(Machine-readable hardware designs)
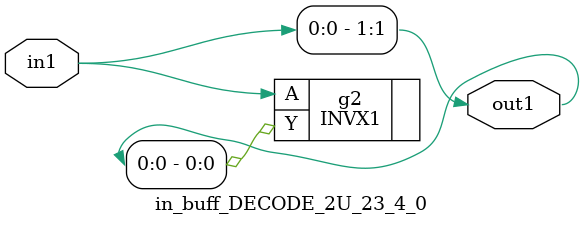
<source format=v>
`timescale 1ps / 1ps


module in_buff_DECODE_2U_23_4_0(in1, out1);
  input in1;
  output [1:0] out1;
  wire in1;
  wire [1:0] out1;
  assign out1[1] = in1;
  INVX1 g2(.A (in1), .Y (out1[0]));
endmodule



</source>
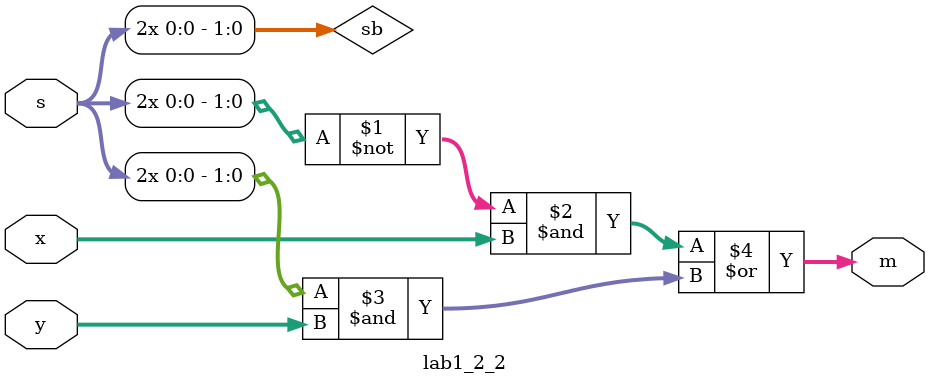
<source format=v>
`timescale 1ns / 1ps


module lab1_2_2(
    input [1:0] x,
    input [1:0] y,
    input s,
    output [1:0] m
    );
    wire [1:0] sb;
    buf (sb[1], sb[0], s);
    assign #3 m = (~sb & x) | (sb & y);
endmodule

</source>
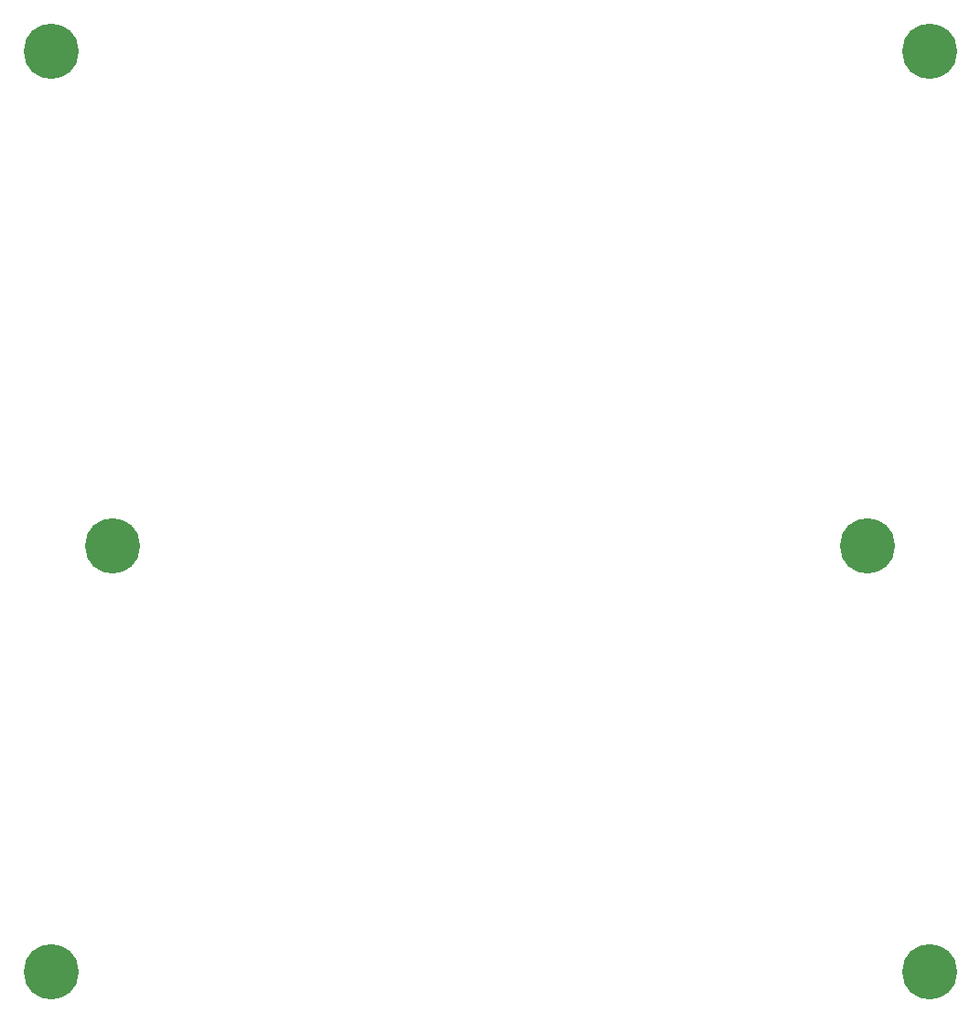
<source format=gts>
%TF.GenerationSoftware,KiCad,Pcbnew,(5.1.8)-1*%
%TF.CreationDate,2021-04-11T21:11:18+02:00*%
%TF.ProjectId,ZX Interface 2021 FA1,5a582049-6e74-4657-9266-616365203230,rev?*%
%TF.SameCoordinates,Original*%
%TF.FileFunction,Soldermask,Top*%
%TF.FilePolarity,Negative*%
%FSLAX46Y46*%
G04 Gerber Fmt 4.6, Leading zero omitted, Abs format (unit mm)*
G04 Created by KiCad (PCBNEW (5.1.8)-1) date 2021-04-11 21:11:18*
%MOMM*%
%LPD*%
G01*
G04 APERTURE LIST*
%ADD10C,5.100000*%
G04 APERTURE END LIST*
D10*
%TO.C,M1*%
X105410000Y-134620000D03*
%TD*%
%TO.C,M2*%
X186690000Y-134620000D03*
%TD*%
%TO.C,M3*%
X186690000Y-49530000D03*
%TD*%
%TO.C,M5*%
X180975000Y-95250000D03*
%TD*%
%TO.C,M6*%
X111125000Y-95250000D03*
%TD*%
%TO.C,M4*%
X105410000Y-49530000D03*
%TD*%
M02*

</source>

[Work to complete] Each line above that contains the word "input" should be copied.

[Exercise solution]
  input in1;
    input [1:0] x,
    input [1:0] y,
    input s,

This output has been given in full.